The study sheds light on the limited integration of rehabilitation in health systems and common areas of difficulty and challenge across nine middle income countries. All countries were found to have a basis on which to strengthen rehabilitation and there were often multiple areas within each health system building block that required action in order to improve the situation. Findings can inform governments, regional and global agencies to support future efforts to strengthen rehabilitation. Additionally, our study demonstrates the value of STARS reports for health policy and systems research and can serve as a model for further comparative studies.

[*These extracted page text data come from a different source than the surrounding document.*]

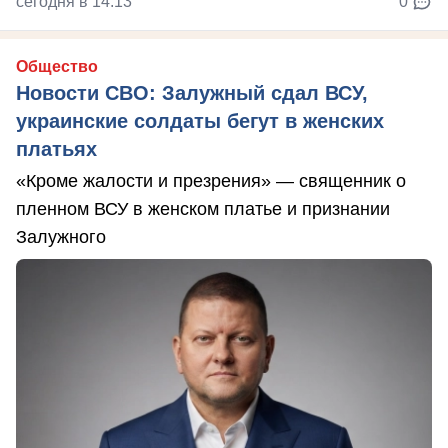
сегодня в 14:13
0
Общество
Новости СВО: Залужный сдал ВСУ,
украинские солдаты бегут в женских
платьях
«Кроме жалости и презрения» — священник о
пленном ВСУ в женском платье и признании
Залужного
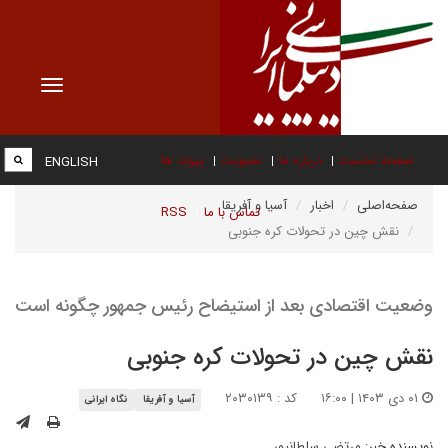
Toggle
vigation
صفحه نخست
درباره ما
عضویت
پیوند ها
ENGLISH
صفحه‌اصلی
اخبار
آسیا و آفریقا
تماس با ما
RSS
نقش چین در تحولات کره جنوبی
وضعیت اقتصادی بعد از استیضاح رئیس جمهور چگونه است
نقش چین در تحولات کره جنوبی
۰۱ دی ۱۴۰۳ | ۱۶:۰۰
کد : ۲۰۳۰۱۳۹
آسیا و آفریقا
نگاه ایرانی
نویسنده خبر:
مرتضی سلطانپور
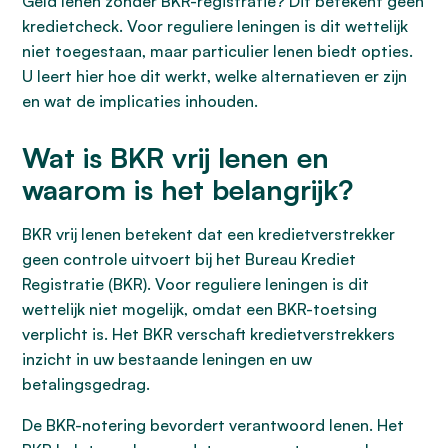
Geld lenen zonder BKR-registratie? Dit betekent geen
kredietcheck. Voor reguliere leningen is dit wettelijk
niet toegestaan, maar particulier lenen biedt opties.
U leert hier hoe dit werkt, welke alternatieven er zijn
en wat de implicaties inhouden.
Wat is BKR vrij lenen en
waarom is het belangrijk?
BKR vrij lenen betekent dat een kredietverstrekker
geen controle uitvoert bij het Bureau Krediet
Registratie (BKR). Voor reguliere leningen is dit
wettelijk niet mogelijk, omdat een BKR-toetsing
verplicht is. Het BKR verschaft kredietverstrekkers
inzicht in uw bestaande leningen en uw
betalingsgedrag.
De BKR-notering bevordert verantwoord lenen. Het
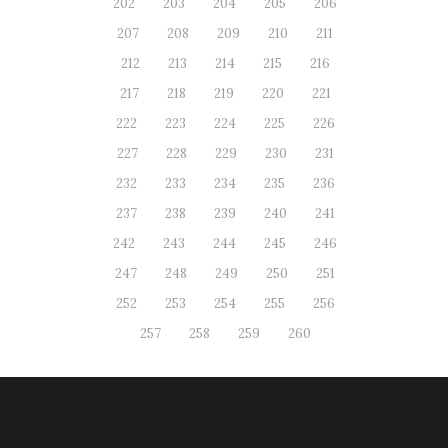
202
203
204
205
206
207
208
209
210
211
212
213
214
215
216
217
218
219
220
221
222
223
224
225
226
227
228
229
230
231
232
233
234
235
236
237
238
239
240
241
242
243
244
245
246
247
248
249
250
251
252
253
254
255
256
257
258
259
260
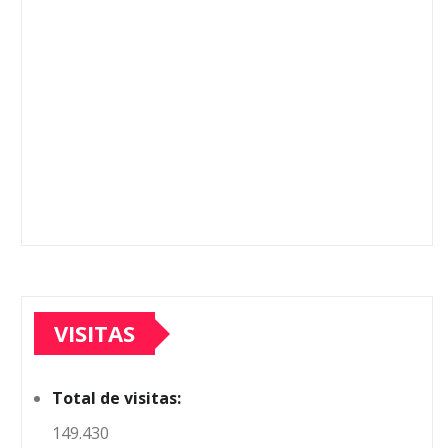
VISITAS
Total de visitas:
149.430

由于健康和人口趋势,尤其是非传染性疾病的增加以及全球人口的快速老龄化,康复需求不断增长。然而,康复在卫生系统中的整合程度大多尚不清楚。我们的目标是利用现有的康复状况系统评估(STARS)报告,描述和比较九个中等收入国家卫生系统中康复整合的性质和程度。
采用面向变量设计的跨国比较研究,使用九个中等收入国家现有的康复卫生系统评估报告。
各国康复在卫生系统中的整合程度有限。康复的治理和融资大多在卫生部内部建立,但力度较弱,而卫生信息系统的特点是没有可用数据或数据不足或不是常规生成的。人均康复劳动力总数较低,经常有劳动力挑战的报告。在大多数国家,长期、高强度康复服务的可及性极低,三级医院的康复服务可及性一般,而政府支持的初级保健中的康复服务几乎不存在。出现了对康复质量的多重担忧,但缺乏实证数据阻碍了正式评估。
该研究揭示了九个中等收入国家康复在卫生系统中的整合有限以及常见的困难和挑战领域。发现所有国家都有加强康复的基础,每个卫生系统组成部分内往往有多个领域需要采取行动以改善状况。研究结果可为政府、区域和全球机构提供信息,以支持未来加强康复的努力。此外,我们的研究证明了STARS报告在卫生政策和系统研究中的价值,并可作为进一步比较研究的模型。